Context: Defending the Harbour
The British started establishing fortified settlement in Halifax as of 1749 and continued to see the strategic importance of this harbour even in the twentieth century.[1] Indeed the fortified port of Halifax was considered “Canada’s most important contribution to the naval defence of the British Empire during the First World War.”[2] In the eighteenth century, Halifax also served Great Britain’s military interest. In this period Great Britain’s main enemy and competitor was France; the two powerful nations were fighting across the globe in the Thirty Years War, the Seven Years War, and the War of American Independence, and the War of 1812.[3] These imminent wars forced the British to set up permanent defences in strategic locations such as the Halifax harbour. Halifax needed to be well defended because it was vulnerable to a naval assault from the Atlantic.
Point Pleasant Park specifically - in the southern part of the peninsula - was one of six batteries that had to be continually reinforced in order to suitably defend Halifax.[4] Today, we can still observe the Prince of Wales Martello Tower and Fort Ogilvy as witnesses to the important defensive infrastructures that were built in the later eighteenth century. The Prince of Wales Martello Tower - pictured above - was built between 1796-1797 under the order of Edward, Duke of Kent.[5] These round towers were built across British North America as part of an extensive defensive system to protect against French and American attacks.
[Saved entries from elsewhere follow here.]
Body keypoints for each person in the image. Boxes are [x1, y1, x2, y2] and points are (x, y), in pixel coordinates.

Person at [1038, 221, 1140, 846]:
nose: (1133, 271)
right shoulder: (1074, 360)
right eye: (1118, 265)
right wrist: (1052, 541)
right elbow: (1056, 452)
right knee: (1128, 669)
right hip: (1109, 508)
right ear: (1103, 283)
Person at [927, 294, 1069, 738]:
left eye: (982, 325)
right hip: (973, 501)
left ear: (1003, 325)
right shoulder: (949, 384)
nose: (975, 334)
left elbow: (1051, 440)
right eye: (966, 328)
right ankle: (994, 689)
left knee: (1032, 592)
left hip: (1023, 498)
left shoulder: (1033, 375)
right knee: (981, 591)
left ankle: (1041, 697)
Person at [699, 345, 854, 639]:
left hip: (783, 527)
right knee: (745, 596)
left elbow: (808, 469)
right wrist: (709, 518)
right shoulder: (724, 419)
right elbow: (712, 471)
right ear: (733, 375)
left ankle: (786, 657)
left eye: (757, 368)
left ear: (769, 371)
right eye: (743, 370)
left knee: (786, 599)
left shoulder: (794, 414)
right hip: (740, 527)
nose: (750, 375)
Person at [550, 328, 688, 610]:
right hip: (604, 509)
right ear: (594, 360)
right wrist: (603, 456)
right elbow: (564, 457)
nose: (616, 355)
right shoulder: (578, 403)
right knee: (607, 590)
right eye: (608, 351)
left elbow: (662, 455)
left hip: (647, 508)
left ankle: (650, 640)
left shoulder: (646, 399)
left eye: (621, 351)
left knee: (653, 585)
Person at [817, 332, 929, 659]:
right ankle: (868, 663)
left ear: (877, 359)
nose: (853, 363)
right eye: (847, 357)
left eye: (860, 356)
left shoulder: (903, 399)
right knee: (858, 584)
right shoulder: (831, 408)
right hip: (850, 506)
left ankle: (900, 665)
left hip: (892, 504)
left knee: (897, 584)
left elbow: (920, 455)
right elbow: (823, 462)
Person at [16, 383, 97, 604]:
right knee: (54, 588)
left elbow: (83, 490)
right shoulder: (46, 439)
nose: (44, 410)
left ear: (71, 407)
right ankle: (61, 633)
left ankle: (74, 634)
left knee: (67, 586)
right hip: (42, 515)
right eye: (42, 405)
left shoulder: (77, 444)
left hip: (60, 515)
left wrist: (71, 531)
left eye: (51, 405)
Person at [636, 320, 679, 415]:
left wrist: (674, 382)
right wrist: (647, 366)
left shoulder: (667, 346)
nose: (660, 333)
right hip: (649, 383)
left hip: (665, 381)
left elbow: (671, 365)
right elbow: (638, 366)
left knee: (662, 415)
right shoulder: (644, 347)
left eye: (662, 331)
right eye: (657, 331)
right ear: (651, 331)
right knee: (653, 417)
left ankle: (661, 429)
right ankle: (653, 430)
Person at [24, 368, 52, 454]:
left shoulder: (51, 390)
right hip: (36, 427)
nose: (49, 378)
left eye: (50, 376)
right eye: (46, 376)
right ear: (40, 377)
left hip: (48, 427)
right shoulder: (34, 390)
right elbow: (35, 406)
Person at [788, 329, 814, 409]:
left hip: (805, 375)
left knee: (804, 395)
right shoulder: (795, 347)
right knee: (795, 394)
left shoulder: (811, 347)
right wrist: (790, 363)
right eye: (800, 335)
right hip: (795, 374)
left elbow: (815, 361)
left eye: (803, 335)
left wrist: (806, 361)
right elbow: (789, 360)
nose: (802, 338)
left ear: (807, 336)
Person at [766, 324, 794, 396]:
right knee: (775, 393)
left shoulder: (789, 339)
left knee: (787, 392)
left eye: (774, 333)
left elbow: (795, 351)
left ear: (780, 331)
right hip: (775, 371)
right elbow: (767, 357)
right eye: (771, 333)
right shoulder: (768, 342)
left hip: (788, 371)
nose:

The round tower “offered fewer blind spots” and “better deflected projectiles.”[6] This particular Martello tower had ten gun positions and room for storage and barrack use.[7]
This survey marker - like the Martello Tower - is a witness to British Military Defences in Halifax. The marker was installed in 1895 by the British War Department as part of their perambulation survey of Point Pleasant Park and the Halifax Peninsula.[8] The land was officially given to Canada, through the city of Halifax, in 1866.[9]